### Work task
Restate word for word the lines of the entries below, starting with the line that holds "histopathology image shows" and ending with the line that holds "cytoplasmic/membranous and nuclear", and no others.

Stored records

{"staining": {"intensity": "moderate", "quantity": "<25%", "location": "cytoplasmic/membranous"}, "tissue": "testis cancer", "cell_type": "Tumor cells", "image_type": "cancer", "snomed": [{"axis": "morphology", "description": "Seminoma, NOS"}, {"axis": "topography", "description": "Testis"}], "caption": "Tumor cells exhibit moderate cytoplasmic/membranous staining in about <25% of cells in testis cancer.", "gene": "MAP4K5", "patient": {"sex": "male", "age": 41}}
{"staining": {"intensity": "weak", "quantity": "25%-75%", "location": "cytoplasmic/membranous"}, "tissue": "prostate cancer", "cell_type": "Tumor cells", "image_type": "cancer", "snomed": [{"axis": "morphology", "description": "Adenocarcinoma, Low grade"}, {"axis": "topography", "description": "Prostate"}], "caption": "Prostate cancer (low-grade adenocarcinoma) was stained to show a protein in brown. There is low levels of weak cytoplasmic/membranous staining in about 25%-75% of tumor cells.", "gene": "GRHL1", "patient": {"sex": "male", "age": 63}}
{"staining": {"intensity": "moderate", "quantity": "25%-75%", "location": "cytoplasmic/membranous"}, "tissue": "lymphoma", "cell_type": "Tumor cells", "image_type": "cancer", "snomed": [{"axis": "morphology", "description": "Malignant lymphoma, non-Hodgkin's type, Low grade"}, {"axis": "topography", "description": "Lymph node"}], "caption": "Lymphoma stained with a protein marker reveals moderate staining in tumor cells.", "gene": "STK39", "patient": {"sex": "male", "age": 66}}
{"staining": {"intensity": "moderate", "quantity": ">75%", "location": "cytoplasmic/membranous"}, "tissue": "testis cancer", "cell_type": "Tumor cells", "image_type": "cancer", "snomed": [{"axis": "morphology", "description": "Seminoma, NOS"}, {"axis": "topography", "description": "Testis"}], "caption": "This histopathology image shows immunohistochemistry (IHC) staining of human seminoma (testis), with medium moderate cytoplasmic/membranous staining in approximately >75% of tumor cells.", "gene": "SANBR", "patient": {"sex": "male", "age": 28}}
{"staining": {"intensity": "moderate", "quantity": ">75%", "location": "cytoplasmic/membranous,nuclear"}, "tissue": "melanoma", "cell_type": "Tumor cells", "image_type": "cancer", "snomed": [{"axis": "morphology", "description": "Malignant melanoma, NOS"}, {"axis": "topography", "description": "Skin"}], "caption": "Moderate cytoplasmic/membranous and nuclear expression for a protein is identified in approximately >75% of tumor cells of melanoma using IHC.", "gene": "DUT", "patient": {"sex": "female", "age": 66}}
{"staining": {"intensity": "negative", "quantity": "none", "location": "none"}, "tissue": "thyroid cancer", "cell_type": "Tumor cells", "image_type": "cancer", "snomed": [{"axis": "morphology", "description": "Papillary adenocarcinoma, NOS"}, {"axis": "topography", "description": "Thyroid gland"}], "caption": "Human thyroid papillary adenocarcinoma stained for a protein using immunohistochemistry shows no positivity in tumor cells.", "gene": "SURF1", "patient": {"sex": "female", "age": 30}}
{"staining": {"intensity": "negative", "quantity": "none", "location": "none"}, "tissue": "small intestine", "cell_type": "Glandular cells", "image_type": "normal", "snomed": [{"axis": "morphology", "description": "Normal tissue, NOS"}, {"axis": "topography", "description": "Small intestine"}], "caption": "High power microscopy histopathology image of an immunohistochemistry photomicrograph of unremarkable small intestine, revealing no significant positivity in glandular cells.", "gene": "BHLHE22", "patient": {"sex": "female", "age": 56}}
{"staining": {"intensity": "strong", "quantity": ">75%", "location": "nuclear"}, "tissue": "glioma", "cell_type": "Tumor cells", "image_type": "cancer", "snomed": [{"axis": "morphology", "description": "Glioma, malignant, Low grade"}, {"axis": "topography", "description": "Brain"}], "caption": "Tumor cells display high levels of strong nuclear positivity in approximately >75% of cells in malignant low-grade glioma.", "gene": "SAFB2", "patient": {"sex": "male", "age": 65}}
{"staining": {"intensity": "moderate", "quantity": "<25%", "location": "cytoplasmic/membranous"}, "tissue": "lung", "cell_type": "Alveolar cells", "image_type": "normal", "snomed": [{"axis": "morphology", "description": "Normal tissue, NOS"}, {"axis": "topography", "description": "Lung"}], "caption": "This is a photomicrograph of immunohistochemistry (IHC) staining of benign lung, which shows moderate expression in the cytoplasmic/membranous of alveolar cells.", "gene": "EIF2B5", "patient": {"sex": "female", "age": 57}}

### Answer
{"staining": {"intensity": "moderate", "quantity": ">75%", "location": "cytoplasmic/membranous"}, "tissue": "testis cancer", "cell_type": "Tumor cells", "image_type": "cancer", "snomed": [{"axis": "morphology", "description": "Seminoma, NOS"}, {"axis": "topography", "description": "Testis"}], "caption": "This histopathology image shows immunohistochemistry (IHC) staining of human seminoma (testis), with medium moderate cytoplasmic/membranous staining in approximately >75% of tumor cells.", "gene": "SANBR", "patient": {"sex": "male", "age": 28}}
{"staining": {"intensity": "moderate", "quantity": ">75%", "location": "cytoplasmic/membranous,nuclear"}, "tissue": "melanoma", "cell_type": "Tumor cells", "image_type": "cancer", "snomed": [{"axis": "morphology", "description": "Malignant melanoma, NOS"}, {"axis": "topography", "description": "Skin"}], "caption": "Moderate cytoplasmic/membranous and nuclear expression for a protein is identified in approximately >75% of tumor cells of melanoma using IHC.", "gene": "DUT", "patient": {"sex": "female", "age": 66}}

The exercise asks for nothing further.